The Weekly Newsletter of MIT Linguistics

LF Reading Group 4/10 - Christopher Baron (MIT)

Speaker: Christopher Baron (MIT)
Title: Entailments, implicatures, and absolute adjectives
Time: Wednesday, April 10th, 1-2PM
Location: 32-D461

Absolute adjectives like straight and bent give rise to interesting entailments and implicatures when they occur in degree constructions; the [a] and [b] examples below are comparatives, and the [c] examples are degree achievements.

  1. [a] Bar A is straighter than it was before.
    [b] Bar A is straighter than Bar B is.
    [c] Bar A straightened.
  2. [a] Bar C is more bent than it was before.
    [b] Bar C is more bent than Bar B is.
    [c] Bar C bent

(1a) and (1c) entail that Bar A wasn’t completely straight before; (1b) entail that Bar B isn’t completely straight. However, (1a) and (1b) seem to imply that Bar A isn’t completely straight, whereas (1c) seems to imply that it is completely straight (now). The examples in (2) are similar. All three entail that Bar C is bent (now). (2a) seems to imply that Bar C was already bent, and (2b) seems to imply that Bar B is also bent. However, (2c) seems to imply that Bar C wasn’t bent before. 

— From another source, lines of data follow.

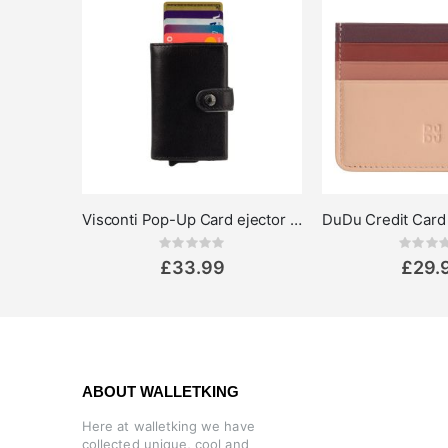
Visconti Pop-Up Card ejector Wallet Speziale
Rating:
Rat
0%
0%
£33.99
£29.
ABOUT WALLETKING
Here at walletking we have
collected unique, cool and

I’ll argue that this implied content really is implicature, rather than entailment or presupposition, and explore and expand on accounts of some (but not all) of these implicatures (e.g. Kennedy 2007). Furthermore, I’ll explore various possibilities for the apparent reversal in implicature with degree achievements, and argue that none of the obvious solutions are quite appealing. I leave open for now, however, a positive account of these data.